* [Required work] Here is a block of records. Copy every line in it that includes "Juil".

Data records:
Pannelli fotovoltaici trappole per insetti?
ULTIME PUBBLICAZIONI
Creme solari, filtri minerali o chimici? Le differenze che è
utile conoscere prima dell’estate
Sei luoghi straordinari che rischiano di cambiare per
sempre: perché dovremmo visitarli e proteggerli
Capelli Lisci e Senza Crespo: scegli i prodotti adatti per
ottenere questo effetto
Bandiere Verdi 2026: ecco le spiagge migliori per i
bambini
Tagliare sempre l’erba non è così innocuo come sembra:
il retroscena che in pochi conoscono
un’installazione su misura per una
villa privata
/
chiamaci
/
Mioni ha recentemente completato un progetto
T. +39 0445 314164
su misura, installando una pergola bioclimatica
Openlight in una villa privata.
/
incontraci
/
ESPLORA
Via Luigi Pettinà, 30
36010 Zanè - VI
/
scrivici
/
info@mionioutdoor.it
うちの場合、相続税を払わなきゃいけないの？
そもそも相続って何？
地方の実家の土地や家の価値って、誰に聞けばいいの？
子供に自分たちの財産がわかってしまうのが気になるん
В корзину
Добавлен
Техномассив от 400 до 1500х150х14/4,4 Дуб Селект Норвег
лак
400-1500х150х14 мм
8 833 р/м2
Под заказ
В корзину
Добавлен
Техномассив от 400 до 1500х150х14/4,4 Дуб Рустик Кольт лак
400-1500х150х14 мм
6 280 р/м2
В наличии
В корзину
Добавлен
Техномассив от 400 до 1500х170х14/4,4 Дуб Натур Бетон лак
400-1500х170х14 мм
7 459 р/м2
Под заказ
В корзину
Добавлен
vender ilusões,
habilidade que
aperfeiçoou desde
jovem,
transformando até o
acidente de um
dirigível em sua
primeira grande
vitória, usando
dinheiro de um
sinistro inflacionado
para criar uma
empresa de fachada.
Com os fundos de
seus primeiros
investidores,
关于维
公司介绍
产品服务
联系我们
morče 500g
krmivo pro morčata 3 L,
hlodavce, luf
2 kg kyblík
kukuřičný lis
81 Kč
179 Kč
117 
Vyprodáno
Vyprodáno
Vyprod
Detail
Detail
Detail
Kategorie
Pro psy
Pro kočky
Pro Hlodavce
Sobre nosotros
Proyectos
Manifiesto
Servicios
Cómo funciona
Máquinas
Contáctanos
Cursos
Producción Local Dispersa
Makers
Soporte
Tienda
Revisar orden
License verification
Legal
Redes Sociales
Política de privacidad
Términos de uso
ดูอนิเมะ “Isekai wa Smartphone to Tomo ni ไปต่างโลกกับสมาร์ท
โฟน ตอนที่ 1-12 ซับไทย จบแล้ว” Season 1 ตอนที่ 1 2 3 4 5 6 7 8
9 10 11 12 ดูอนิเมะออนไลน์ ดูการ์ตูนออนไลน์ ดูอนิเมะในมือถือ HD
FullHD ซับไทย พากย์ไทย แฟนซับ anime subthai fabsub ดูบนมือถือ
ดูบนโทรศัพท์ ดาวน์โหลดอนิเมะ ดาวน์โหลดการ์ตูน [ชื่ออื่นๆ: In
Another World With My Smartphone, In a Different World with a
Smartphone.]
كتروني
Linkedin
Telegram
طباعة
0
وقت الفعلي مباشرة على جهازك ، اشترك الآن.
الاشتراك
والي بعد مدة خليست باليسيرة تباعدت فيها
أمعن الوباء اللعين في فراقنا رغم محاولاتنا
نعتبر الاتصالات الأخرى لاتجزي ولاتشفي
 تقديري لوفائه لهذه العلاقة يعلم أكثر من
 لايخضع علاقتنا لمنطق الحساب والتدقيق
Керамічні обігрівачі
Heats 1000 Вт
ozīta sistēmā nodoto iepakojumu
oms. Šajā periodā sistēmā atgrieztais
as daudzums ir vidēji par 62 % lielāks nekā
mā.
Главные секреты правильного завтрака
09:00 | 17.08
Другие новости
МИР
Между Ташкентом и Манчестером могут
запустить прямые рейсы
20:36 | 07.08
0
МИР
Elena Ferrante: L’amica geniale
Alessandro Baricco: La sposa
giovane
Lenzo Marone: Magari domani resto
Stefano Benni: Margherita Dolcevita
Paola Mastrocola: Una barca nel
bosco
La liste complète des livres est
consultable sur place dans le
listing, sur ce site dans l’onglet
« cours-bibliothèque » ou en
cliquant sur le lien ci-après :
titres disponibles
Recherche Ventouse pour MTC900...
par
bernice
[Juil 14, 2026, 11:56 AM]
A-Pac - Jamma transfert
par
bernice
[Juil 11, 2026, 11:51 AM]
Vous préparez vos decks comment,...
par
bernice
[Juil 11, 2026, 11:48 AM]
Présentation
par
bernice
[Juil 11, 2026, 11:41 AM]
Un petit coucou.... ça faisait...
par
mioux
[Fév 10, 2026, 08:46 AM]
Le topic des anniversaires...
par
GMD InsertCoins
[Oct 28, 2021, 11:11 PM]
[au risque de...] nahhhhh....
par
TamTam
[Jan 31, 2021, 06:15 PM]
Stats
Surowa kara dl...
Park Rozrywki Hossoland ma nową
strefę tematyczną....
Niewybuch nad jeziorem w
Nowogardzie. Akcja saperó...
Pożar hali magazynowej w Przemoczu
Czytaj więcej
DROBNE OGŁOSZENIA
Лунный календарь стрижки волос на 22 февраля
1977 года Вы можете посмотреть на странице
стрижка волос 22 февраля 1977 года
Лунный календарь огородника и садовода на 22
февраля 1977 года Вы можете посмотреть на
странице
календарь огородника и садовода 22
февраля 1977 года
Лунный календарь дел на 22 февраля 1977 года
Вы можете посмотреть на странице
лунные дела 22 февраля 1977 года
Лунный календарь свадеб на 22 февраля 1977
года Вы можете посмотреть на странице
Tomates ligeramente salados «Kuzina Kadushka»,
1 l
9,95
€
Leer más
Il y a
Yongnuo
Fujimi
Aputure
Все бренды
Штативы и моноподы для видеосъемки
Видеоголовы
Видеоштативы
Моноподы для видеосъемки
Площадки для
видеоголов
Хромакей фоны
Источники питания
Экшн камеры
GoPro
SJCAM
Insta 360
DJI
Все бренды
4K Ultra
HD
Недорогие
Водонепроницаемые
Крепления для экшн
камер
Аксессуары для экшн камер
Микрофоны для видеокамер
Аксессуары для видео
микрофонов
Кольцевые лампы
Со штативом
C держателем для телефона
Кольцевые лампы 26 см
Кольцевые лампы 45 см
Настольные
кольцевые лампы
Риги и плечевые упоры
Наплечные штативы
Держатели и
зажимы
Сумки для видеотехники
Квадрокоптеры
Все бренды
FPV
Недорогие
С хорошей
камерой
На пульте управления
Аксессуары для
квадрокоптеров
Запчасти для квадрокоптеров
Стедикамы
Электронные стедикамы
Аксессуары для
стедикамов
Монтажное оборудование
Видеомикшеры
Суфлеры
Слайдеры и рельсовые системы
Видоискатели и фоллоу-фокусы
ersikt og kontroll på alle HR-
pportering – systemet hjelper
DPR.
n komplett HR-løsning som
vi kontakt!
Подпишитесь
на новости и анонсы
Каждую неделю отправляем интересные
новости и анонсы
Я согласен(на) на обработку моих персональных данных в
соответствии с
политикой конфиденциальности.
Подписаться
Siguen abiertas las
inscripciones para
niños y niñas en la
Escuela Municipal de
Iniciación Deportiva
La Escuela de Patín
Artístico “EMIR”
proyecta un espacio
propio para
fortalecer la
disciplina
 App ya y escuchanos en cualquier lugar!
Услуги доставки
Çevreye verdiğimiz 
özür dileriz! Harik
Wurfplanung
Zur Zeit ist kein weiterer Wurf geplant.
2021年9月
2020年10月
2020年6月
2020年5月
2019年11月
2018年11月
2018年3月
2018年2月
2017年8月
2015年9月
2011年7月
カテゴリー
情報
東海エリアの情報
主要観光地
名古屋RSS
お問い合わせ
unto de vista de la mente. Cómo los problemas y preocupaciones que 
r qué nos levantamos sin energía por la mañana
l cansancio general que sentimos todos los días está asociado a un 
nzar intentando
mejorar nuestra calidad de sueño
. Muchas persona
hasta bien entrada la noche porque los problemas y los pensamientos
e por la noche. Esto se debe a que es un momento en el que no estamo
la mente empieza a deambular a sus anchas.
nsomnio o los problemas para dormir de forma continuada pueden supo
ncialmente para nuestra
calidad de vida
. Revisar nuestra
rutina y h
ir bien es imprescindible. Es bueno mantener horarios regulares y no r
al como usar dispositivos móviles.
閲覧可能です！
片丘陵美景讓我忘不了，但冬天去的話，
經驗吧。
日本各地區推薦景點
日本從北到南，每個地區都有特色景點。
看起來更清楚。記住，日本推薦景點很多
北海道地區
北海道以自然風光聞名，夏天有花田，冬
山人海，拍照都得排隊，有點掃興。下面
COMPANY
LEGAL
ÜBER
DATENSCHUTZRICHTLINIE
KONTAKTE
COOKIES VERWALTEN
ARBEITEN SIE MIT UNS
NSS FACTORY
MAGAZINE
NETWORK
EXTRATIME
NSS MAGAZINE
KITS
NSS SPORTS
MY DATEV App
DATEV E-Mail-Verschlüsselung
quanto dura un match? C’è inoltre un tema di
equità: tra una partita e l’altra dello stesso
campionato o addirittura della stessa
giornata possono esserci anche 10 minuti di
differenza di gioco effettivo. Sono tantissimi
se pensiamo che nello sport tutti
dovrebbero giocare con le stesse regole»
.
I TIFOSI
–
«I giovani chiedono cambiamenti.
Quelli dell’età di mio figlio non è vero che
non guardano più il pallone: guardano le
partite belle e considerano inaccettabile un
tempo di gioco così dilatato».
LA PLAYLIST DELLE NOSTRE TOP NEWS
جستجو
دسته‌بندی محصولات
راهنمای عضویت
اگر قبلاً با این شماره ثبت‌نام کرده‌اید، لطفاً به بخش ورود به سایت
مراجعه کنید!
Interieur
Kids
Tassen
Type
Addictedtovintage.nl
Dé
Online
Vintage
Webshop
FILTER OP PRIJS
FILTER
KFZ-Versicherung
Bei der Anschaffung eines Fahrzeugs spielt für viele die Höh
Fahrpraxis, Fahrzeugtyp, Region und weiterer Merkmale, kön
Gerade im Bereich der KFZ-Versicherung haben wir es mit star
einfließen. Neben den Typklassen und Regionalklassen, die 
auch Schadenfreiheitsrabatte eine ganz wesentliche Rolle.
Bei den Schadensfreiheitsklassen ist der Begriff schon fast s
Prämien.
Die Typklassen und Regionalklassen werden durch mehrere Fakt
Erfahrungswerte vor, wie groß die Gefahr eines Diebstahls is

* [Result of this task]
[Juil 14, 2026, 11:56 AM]
[Juil 11, 2026, 11:51 AM]
[Juil 11, 2026, 11:48 AM]
[Juil 11, 2026, 11:41 AM]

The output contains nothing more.